Nitrous Oxide-induced Polyneuropathy, Pancytopenia and Pulmonary Embolism

A Case Report

Guillaume Parein; Benjamin Bollens


J Med Case Reports. 2023;17(350) 

In This Article

Abstract and Introduction


Background: Nitrous oxide is a medical and household gas that has seen its use drift to recreational purpose among the young population in recent years. Significant neurological, hematological and psychiatric side effects, generally related to an induced functional vitamin B12 deficiency, have been described separately in the literature.

Case Report: A 22-year-old woman of North African origin experienced an exceptional combination of polyneuropathy, bilateral pulmonary embolism and severe pancytopenia related to vitamin B12 deficiency and hyperhomocysteinemia induced by recreational nitrous oxide use. After treatment with vitamin B12 supplementation and intensive rehabilitative management, the patient progressively regained the ability to walk and her biological parameters gradually returned to normal. The pathophysiological mechanisms related to a decrease in vitamin B12 activity are the reduction of products needed for synthesis of deoxyribonucleic acid, carbohydrate or fatty acids, and the increase of hyperhomocysteinemia. Other mechanisms involving a direct action of N2O are also suspected.

Conclusion: This case report brings elements to support our knowledge about pathological pathway, recovery and prognosis of recreational N2O abuse complications. The general and medical population should be aware to the serious consequences of this type of consumption.

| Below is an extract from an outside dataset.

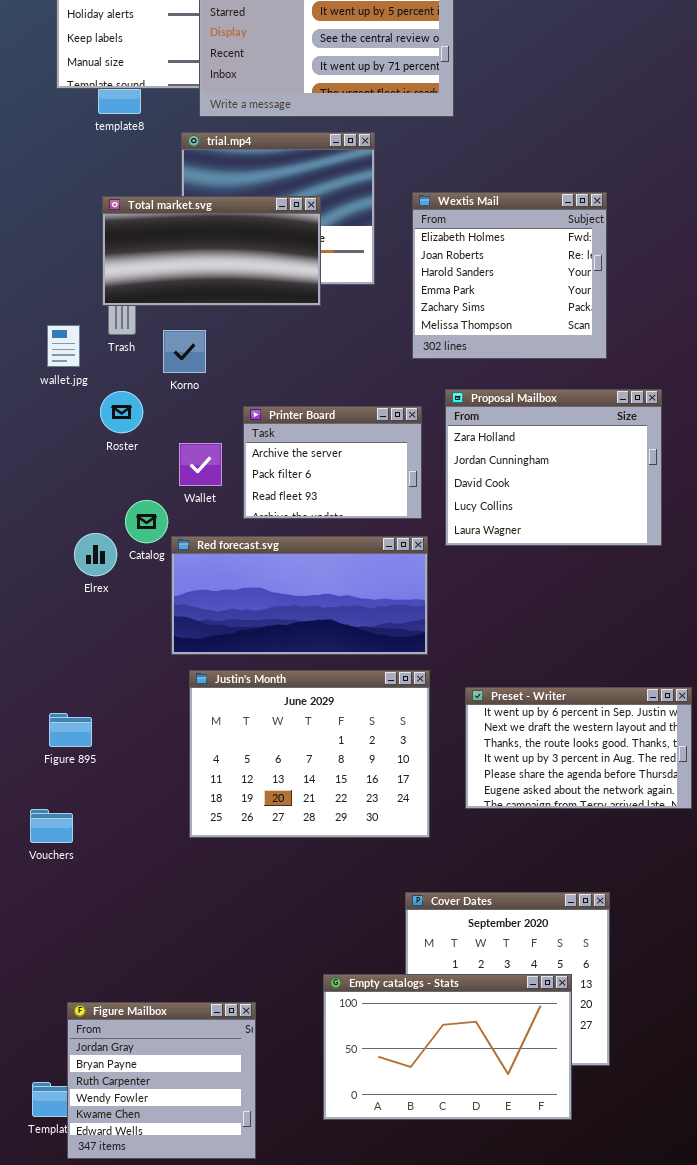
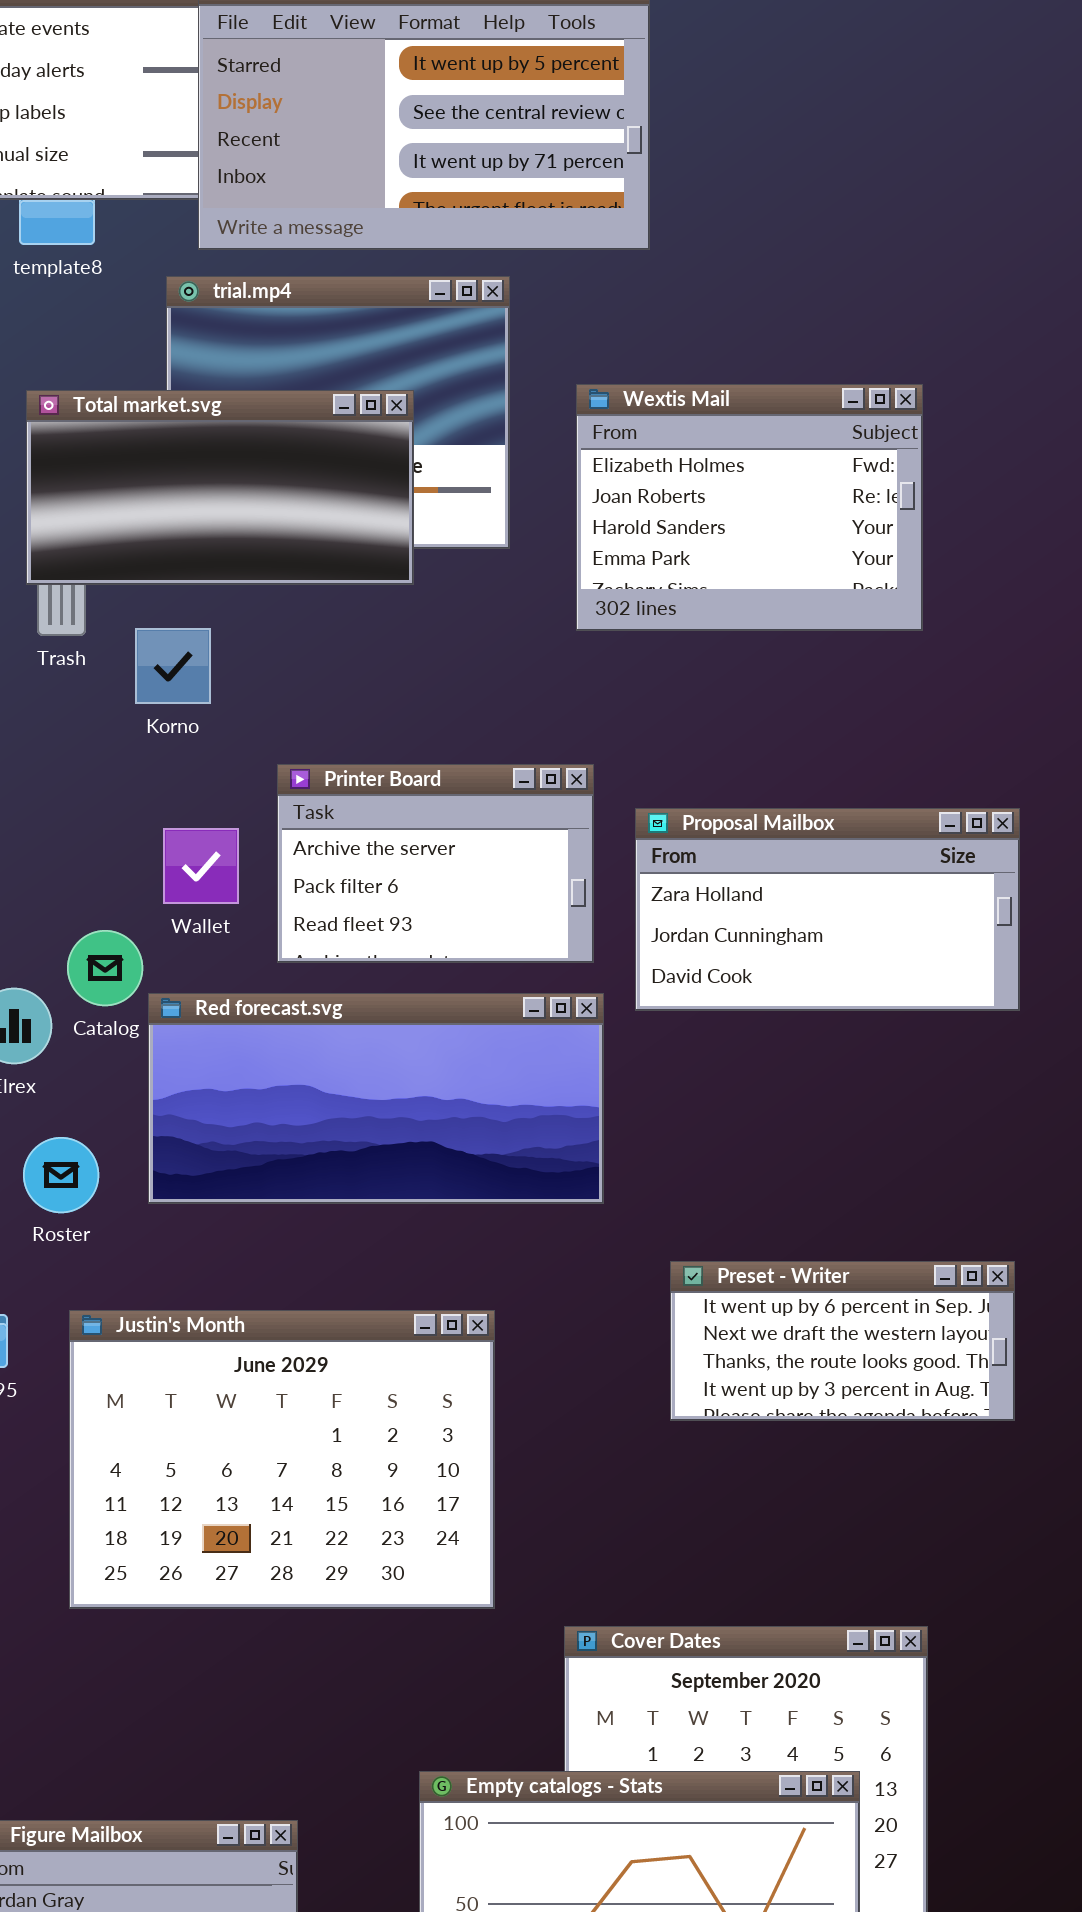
Wextis Mail: [412,192,607,359] -> [576,384,923,631], resized
Proposal Mailbox: [445,389,662,546] -> [635,808,1020,1011], resized
Roster: [100,391,143,433] -> [23,1137,99,1213], moved
Justin's Month: [189,670,430,838] -> [69,1310,495,1609], moved
Preset - Writer: [465,687,692,809] -> [670,1261,1015,1421], resized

Nitrogen peroxide (N2O) is a colourless and odourless inhaled substance that has been classically used in anaesthesia for over 150 years for its analgesic and anxiolytic properties.[1] Unfortunately, its use has been derived for recreational purposes in recent decades among the young population wishing to exploit its euphoric effect. Young people ingest N2O from bottles intended for domestic use, which are easily available on the market.[2] Many side effects related to chronic intake have been reported with some dramatic consequences in this population. Among the reported side effects, we note psychiatric disorders, damage to the central and peripheral nervous systems, hematological disorders, thromboembolic phenomena, and others.[2,3] These side effects generally result from an induced vitamin B12 deficiency.

Here we describe the case of a young patient who exceptionally presented a simultaneous combination of several side effects, namely polyneuropathy, pulmonary embolism, and pancytopenia.